Again, she was right, and if she values freedom of movement and freedom from bureaucracy more highly than freedom of dress (which she’s perfectly within her rights to do), then I do not doubt that she would find life in the UK far less free than her life in Jordan. Moreover, I’m sure that she would not be the only Jordanian to think this way and my smug assumption that my own country had freedom mostly sussed began to fray at the edges.
On top of this, I became increasingly aware that some of the greatest restrictions on my own freedom in Amman are not evidence of a general lack of freedom among Jordanians or Jordanian women; they are specific restrictions faced by Western women, or women who look “typically” Western. Walking down the streets, minding my own business, I have been followed, touched, spat on, kissed and proposed to. In taxis, I have been treated as nothing more than a sex object. This is not freedom. At first I believed this is the experience of most women in Amman, but eventually I realised that this is (in general) the experience of women who don’t look typically Arab.
Who’s to blame for this restriction on my freedom? Obviously, each offending man must bear some responsibility, but in general they are acting in accordance with a stereotype of Western women promulgated by my own Western culture — by the music videos, the magazines and the porn films produced by the culture I was born into. When I’m sitting in the back of a taxi and the driver seems surprised that I’m not willing to have sex after chatting for five minutes, or when I’m walking home and a middle-aged man pulls over in his car and seems offended when I refuse to climb inside, I wonder why the hell they ever thought, indeed expected, that I would be so willing. Is it because my own culture never gave them any indication that I would or even could say no? So yes, I may feel significantly less free in Jordan, but how far is my own culture to blame?

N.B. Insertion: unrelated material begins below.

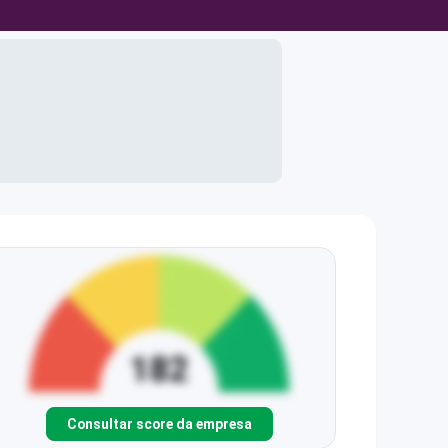
Consultar score da empresa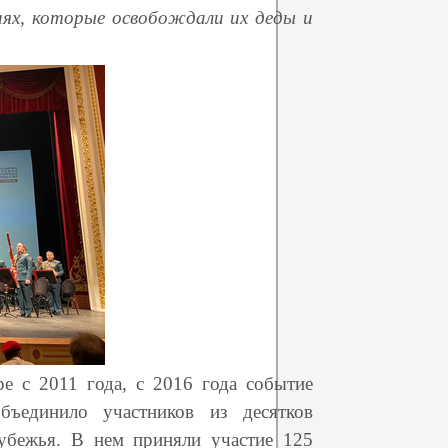
ях, которые освобождали их деды и
е с 2011 года, с 2016 года событие
бъединило участников из десятков
убежья. В нем приняли участие 125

This post is obviously not intended to offer any conclusive opinion about whether life in the UK or in Jordan is the most free. It’s just an illustration of how my views and values are being challenged and questioned. I arrived in Jordan with a sense that I was free in the UK and would not be free in Jordan and that that was an uncomplicated issue. Now I wonder why it is that I feel more free in the UK than in Jordan and whether the same culture that I consider to be free is really the driving force behind the harassment obstructing my freedom in daily life in Amman.